Java HashMap Internals Explained: equals() vs hashCode() with Examples

Learn how Java HashMap works internally and why equals() and hashCode() are critical. Includes real examples, mistakes, and best practices.

Java HashMap Internals & equals() vs hashCode()

HashMap is one of the most widely used data structures in Java. It provides near constant-time performance (O(1)) for insert and lookup operations. However, many developers misunderstand how it works internally, especially when it comes to equals() and hashCode().

How HashMap Works Internally

Map<String, Integer> map = new HashMap<>();
  • First, hashCode() is called on the key to generate a hash value.
  • The hash is converted into an index to find the bucket.
  • The key-value pair is stored in that bucket.
  • If multiple keys land in the same bucket, a collision occurs.
  • Java uses LinkedList (before Java 8) or Tree structure (after Java 8) to handle collisions.
  • equals() is used to compare keys inside the same bucket.

Why equals() and hashCode() Are Important

Java enforces a strict contract: if two objects are equal according to equals(), they must have the same hashCode(). If this rule is broken, HashMap and HashSet can behave incorrectly, leading to duplicate entries or failed lookups.

Real Example: Common Mistake (Employee Class)

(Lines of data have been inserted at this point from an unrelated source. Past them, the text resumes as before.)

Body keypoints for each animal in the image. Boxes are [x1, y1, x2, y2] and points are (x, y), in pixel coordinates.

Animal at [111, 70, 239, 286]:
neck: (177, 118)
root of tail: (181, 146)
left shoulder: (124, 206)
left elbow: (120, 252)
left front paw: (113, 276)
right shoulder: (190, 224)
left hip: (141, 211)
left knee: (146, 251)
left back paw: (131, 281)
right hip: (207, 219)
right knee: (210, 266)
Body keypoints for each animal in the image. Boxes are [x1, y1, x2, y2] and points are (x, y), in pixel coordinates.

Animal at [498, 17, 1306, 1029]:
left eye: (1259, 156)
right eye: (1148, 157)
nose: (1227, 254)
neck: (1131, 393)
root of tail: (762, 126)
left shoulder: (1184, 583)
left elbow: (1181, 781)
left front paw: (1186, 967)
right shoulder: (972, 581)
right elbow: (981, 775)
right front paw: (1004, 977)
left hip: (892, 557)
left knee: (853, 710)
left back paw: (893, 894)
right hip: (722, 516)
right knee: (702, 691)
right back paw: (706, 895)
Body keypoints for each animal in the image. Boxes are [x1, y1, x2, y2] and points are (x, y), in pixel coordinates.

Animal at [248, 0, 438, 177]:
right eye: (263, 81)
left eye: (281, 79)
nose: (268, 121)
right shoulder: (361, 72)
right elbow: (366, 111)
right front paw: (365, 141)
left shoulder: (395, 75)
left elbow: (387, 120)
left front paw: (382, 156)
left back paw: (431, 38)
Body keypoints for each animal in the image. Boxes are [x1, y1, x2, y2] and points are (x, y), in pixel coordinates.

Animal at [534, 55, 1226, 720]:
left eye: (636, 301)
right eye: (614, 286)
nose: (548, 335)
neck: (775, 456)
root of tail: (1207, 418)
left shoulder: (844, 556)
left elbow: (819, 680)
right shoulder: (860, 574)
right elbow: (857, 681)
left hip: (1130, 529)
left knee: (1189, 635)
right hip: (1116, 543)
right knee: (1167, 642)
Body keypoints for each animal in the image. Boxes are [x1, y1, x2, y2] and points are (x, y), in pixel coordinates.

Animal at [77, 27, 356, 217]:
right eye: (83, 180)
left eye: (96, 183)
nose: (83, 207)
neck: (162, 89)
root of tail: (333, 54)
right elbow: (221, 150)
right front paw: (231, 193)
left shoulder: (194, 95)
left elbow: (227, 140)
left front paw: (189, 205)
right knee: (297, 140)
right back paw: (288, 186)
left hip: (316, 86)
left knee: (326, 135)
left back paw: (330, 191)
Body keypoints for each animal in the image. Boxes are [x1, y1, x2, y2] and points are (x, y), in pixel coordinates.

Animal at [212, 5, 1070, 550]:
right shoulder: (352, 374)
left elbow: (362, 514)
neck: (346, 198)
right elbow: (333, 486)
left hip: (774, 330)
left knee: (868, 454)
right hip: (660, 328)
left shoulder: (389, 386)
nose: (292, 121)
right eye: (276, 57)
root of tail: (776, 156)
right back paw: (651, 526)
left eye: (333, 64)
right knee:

Below is your example where equals() is overridden but hashCode() is missing. This leads to incorrect behavior in HashSet.

// Online Java Compiler
// Use this editor to write, compile and run your Java code online

import java.util.HashSet;
import java.util.Set;
class Employee{
    private int id;
    private String name;
    Employee(int id,String name){
        this.id = id;
        this.name = name;
    }
    
    @Override
    public String toString() {
        return "Employee{id=" + id + ", name='" + name + "'}";
    }
    
    @Override
    public boolean equals(Object obj) {
        if(!(obj instanceof Employee)){
            return false;
        }
        Employee temp = (Employee)obj;
        return this.id == temp.id;
    }
    
    // @Override
    // public int hashCode() {
    //     return java.util.Objects.hash(name);
    // }
    
}
class Main {
    public static void main(String[] args) {
        Employee e1 = new Employee(451,"cool");
        System.out.println(e1.toString());
        Employee e2 = new Employee(451,"cool");
        
        HashSet<Employee> setEmp = new HashSet<>();
        
        setEmp.add(e1);
        setEmp.add(e2);
        
        System.out.println(setEmp.size());
        
        System.out.println(e1.hashCode());
        System.out.println(e2.hashCode());
        System.out.println(e1.equals(e2));
    }
}

Correct Implementation

To fix this issue, we must override hashCode() properly using the same field used in equals().

@Override
public int hashCode() {
    return java.util.Objects.hash(id);
}

Best Practices

  • Always override equals() and hashCode() together
  • Use same fields in both methods
  • Keep hashCode implementation simple and efficient
  • Prefer Objects.hash() for readability
  • Avoid using mutable fields in hash-based collections

Interview Tip

If you override equals() but not hashCode(), HashMap and HashSet will treat logically equal objects as different, leading to duplicates and incorrect lookups.

Final Summary

  • hashCode() decides bucket location
  • equals() checks object equality inside bucket
  • Both must be consistent for correct HashMap behavior
  • Wrong implementation leads to duplicates or missing data

Real-World Example

In real-world systems like HR management, banking, or e-commerce, incorrect implementation of equals() and hashCode() can lead to duplicate records. For example, two Employee objects with the same ID may be stored twice, causing issues in payroll processing or reporting.

This is why backend systems always enforce correct equality and hashing rules to ensure data consistency and system reliability.